France rejects Google's right to be forgotten appeal
Google is refusing to enact right to be forgotten requests on all search results pages
Regulatory authorities in France have rejected Google's right to be forgotten appeal, saying if a citizen files a request for information about them to be removed from regional search results, it should also be taken down from international search results pages too.
The French data privacy regulator, CNIL first demanded the removal of search results under the right to be forgotten extend beyond the borders of the EU back in June, stating: "In accordance with the EU Court of Justice judgement, the CNIL considers that in order to be effective, delisting must be carried out on all extensions of the search engine and that the service provided by Google search constitutes a single processing."
This time around, the CNIL said: "The President of the CNIL rejects Google's informal appeal against the formal notice requesting it to apply delisting on all of the search engine's domain names."

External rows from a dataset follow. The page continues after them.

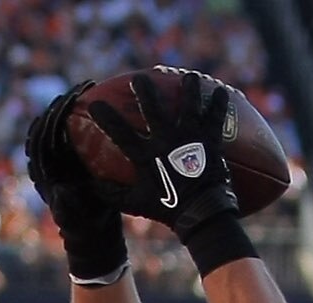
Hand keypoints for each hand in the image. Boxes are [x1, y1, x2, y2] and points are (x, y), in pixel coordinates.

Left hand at [22, 82, 133, 281]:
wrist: (91, 232)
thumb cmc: (86, 226)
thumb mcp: (78, 218)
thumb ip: (66, 206)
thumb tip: (60, 190)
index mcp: (43, 172)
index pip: (43, 137)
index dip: (54, 117)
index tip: (71, 100)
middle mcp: (44, 163)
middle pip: (46, 124)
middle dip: (61, 104)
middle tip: (82, 88)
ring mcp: (54, 160)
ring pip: (55, 125)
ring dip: (68, 106)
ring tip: (86, 90)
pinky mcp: (66, 159)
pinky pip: (68, 132)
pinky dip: (77, 117)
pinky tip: (96, 104)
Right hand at [71, 67, 243, 240]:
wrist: (202, 214)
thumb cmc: (168, 209)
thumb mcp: (135, 203)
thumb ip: (112, 193)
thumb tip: (92, 184)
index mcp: (146, 155)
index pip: (119, 132)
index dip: (105, 116)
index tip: (95, 103)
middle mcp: (166, 140)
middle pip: (153, 108)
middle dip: (144, 90)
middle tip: (139, 78)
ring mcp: (189, 138)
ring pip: (187, 105)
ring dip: (188, 88)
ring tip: (188, 77)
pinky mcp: (209, 140)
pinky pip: (214, 117)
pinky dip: (217, 104)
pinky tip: (220, 92)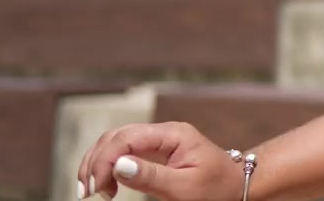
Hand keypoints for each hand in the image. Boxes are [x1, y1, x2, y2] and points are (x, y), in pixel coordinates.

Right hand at [77, 122, 242, 200]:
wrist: (235, 185)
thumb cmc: (215, 187)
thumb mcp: (185, 187)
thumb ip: (151, 176)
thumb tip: (118, 165)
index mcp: (173, 134)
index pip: (126, 137)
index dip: (104, 160)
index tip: (95, 188)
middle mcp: (163, 132)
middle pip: (116, 136)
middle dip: (95, 161)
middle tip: (88, 192)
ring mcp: (157, 140)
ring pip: (115, 142)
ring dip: (98, 163)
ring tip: (92, 191)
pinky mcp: (153, 151)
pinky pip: (123, 152)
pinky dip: (107, 166)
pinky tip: (104, 185)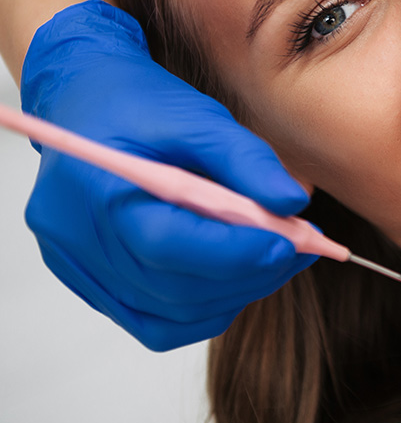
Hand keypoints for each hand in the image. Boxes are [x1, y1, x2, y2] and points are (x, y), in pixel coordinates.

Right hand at [20, 0, 314, 349]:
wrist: (83, 100)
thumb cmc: (135, 104)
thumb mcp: (197, 116)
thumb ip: (246, 160)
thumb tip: (293, 204)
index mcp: (96, 190)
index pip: (169, 243)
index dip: (237, 251)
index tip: (292, 242)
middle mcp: (78, 241)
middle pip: (175, 286)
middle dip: (249, 273)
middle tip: (301, 248)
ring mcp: (81, 269)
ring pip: (170, 315)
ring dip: (235, 293)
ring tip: (276, 256)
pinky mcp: (92, 284)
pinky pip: (154, 322)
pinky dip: (203, 308)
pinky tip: (236, 277)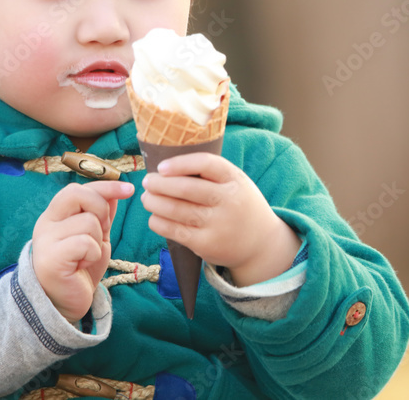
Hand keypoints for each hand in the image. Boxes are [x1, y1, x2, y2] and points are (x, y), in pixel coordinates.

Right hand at [32, 180, 134, 322]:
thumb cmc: (79, 270)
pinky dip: (92, 254)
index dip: (106, 186)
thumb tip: (114, 192)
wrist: (63, 304)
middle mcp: (46, 223)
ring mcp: (46, 240)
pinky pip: (85, 242)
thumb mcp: (95, 237)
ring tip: (86, 256)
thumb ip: (102, 215)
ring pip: (88, 221)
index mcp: (55, 215)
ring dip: (97, 240)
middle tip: (102, 231)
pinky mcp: (51, 259)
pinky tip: (83, 265)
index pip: (78, 189)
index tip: (130, 189)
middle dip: (100, 209)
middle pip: (78, 194)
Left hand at [140, 153, 300, 286]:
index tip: (161, 166)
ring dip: (155, 202)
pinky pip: (175, 231)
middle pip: (186, 188)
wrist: (261, 244)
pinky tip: (154, 217)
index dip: (180, 163)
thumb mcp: (236, 183)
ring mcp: (218, 224)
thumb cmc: (240, 205)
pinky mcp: (207, 244)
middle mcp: (228, 201)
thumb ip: (210, 174)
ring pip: (177, 210)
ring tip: (147, 198)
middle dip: (160, 184)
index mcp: (235, 180)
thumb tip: (166, 167)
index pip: (206, 164)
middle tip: (148, 181)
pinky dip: (159, 222)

Google said it implemented the right to be forgotten strategy as fairly as it could in Europe, adding: "But as a matter of principle, we respectfully disagree with the idea that a single national Data Protection Authority should determine which webpages people in other countries can access via search engines."
If Google refuses to comply with the CNIL's request, the French regulatory authority will issue the company with sanctions totalling up to 150,000 euros (108,000), which will increase by 300,000 euros (216,000) every time information is removed from Google.fr, but not from worldwide search engines.
France joins a number of other European nations that object to the way the company has rolled out its right to be forgotten initiative. Other regulatory authorities said back in December that if someone requests information is removed from search results, it should be a blanket removal to ensure the "effective and complete protection of data subjects' rights."